◆ Directive ◆
Can you reproduce the text of every entry below word for word, without the pictures?

◆ Records shown ◆

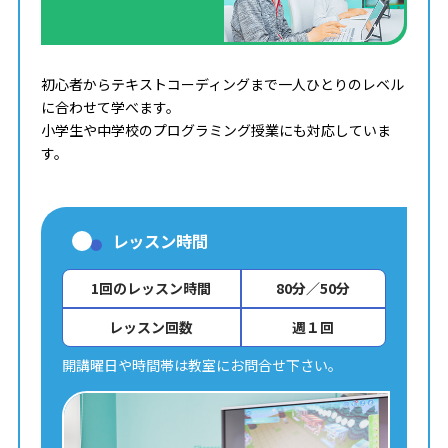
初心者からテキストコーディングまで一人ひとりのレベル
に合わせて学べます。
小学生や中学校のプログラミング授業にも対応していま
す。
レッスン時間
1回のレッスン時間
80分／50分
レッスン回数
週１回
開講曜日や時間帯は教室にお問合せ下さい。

◆ The completed task ◆
初心者からテキストコーディングまで一人ひとりのレベル
に合わせて学べます。
小学生や中学校のプログラミング授業にも対応していま
す。
レッスン時間
1回のレッスン時間
80分／50分
レッスン回数
週１回
開講曜日や時間帯は教室にお問合せ下さい。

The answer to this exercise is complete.